If you are not already familiar, Google Tasks is Google’s version of the dreaded To-Do List. That necessary thing that we love, hate and love to hate. I have had a slowly evolving relationship with Google Tasks—it has grown from being “sort of handy” to “How did I ever live before?”
The truth I never saw coming was this: The more successful you get, the more organized you have to be to just avoid disaster. Which is where I found myself.
Just to give you an idea, when Sit Kitty Sit was a local band with a single EP, I was working a full-time corporate job. I used one calendar, and had three to-do lists:
1. Stuff I had to do for the band (create a Facebook page, try to find a show).
2. Stuff I had to do for my $$ job (do Monday report, set up lunch with client on Tuesday).
3. Stuff I had to do around the house (laundry, buy soy sauce, clean out the fridge).
I would occasionally use Google Tasks, but the lists were so small that they mostly lived in my head where they took up almost no room. If I accidentally forgot something the worst that would happen is I would run out of clean underwear, so there wasn’t a lot of pressure for me to get a working system in place.
Flash forward five years.
Sit Kitty Sit is an internationally touring band with four albums and a team of nine people. I teach my private students in a space I share with other teachers. And I have due dates for writing and composition that I’ve been hired to do by other people.
Now I use four calendars and 10 different to-do lists. TEN.
If I miss something now there are consequences. Our booking agent may not land us the rad slot if I don’t return something in time. Or I could cause a traffic jam at the studio if I accidentally book a student when another teacher was already using the room.
I was already in the habit of keeping my lists in my head, but trying to hold all that information in my head would cause my mind to feel full and my body to feel anxious. Suddenly I didn’t have the room or time to just daze out or daydream anymore because I felt that if I didn’t constantly go through those lists in my head I would forget something. I finally realized that trying to work like that was detrimental to my business. Professionally, I NEED to daydream. That’s where the music comes from! So I needed to create a system that would empty out my head to make sure there was room for the important stuff to come through.
Google Tasks to the rescue! Here’s how it works:
How do you access Google Tasks? Well, let me tell you. From your Gmail browser window click on the word “Gmail” or “Mail” above the “Compose” button in the upper left hand corner. A drop down list will appear. Choosing “Tasks” causes a new window to pop up on the bottom right of your inbox. Welcome to your new to-do list! Just like Google Chat, you can minimize, pop out, or close this extra window at any time.
Here’s where it gets cool.
In the footer of the Task window you see the option “Actions,” a large plus sign, trash can and a list icon. By clicking on the list icon you will see you have the option of creating multiple lists. Once you’ve created them you can click the list icon again to view individual lists. You can have as many as you want. You can use the “Actions” option to clear completed items, print your list, or even show you tips on how to use Tasks.

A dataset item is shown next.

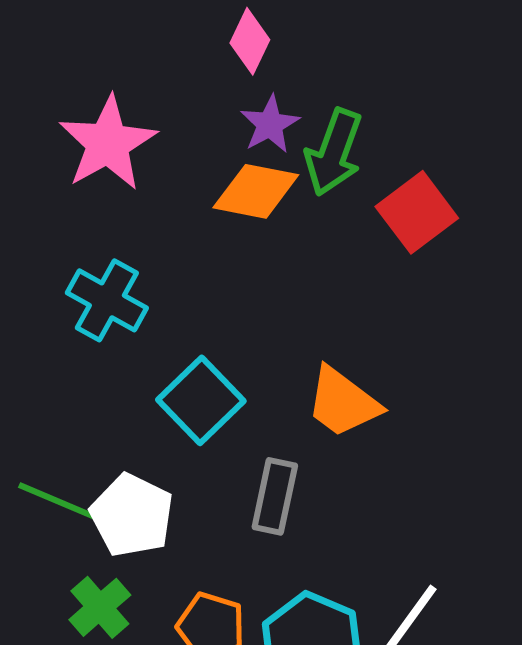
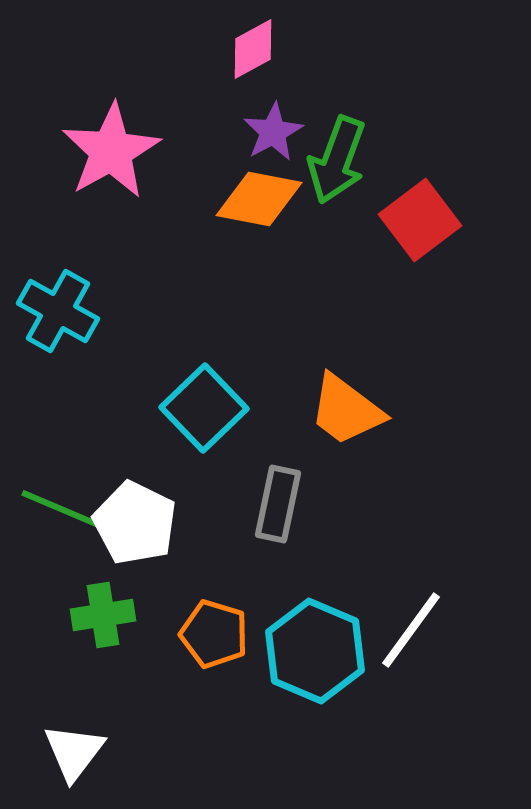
pink diamond: (250, 41) -> (253, 49), turned 36
cyan cross: (107, 300) -> (58, 311), moved
green cross: (100, 607) -> (103, 615), turned 32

Tasks is viewable both in your Gmail window AND in your Google Calendar window. To access it in your calendar window, look for “My Calendars” along the left-hand side of the window and choose “Settings.” You will see Tasks listed as one of your calendars. Click the box to “Show in List.” When activated, your Tasks list will appear on the right hand side of your calendar screen. Identical to its smaller counterpart in the Gmail window, you can switch between individual calendars, clear completed tasks, add and delete items using the controls in the footer.
Here’s where it saves your life.
If you hover over an item in Tasks, you will notice a small arrow appears on its right. If you click on that arrow you have the option of creating a due date for that particular item. Assigning a due date to any task automatically inserts it directly into your calendar. Boom. It’s right there alongside your daily agenda. It even has a check box next to it so you can mark it completed right there in your calendar. (Can I get an amen? Am I the only one who almost passed out from joy when I discovered this?)
One step further.
I also use the due date function for my follow up reminders. This is a big one for me because artists are so spacey/flakey/forgetful. We are. Just own it. So when I email Mr. SpaceCadet about the potential event in three weeks, as soon as I hit “send” I add a task to my “Follow Up” list with a due date at the end of the week. When it pops up on my calendar on Friday it will remind me to reach out to him again if I haven’t heard from him yet. Using Tasks in this way is an invaluable tool. I no longer drop the ball on projects because I assumed other people were responsible or more organized than me. They aren’t. We are all equally awful, which is why we need tools.
Two steps further.
I also create Tasks lists for repetitive jobs. I have one called “After Show” that has all the action items I need to accomplish after every live performance. (Log the numbers, what should go on social media, update the email list, etc.) I’ll check all the boxes off as I complete each thing, then clear them all so it’s ready to go for next time.
If you create it and then ACTUALLY USE IT (that part is important), it works! I’m allowing a system I created to do my remembering for me. I can relax because all of the things are accounted for. I don’t feel the manic pressure to hold onto them in my head. I’m accomplishing more, making fewer mistakes, and can daydream while I’m working again, which has increased my creative time.
The end result is that I feel more grounded and in control of my own business. Thank. God.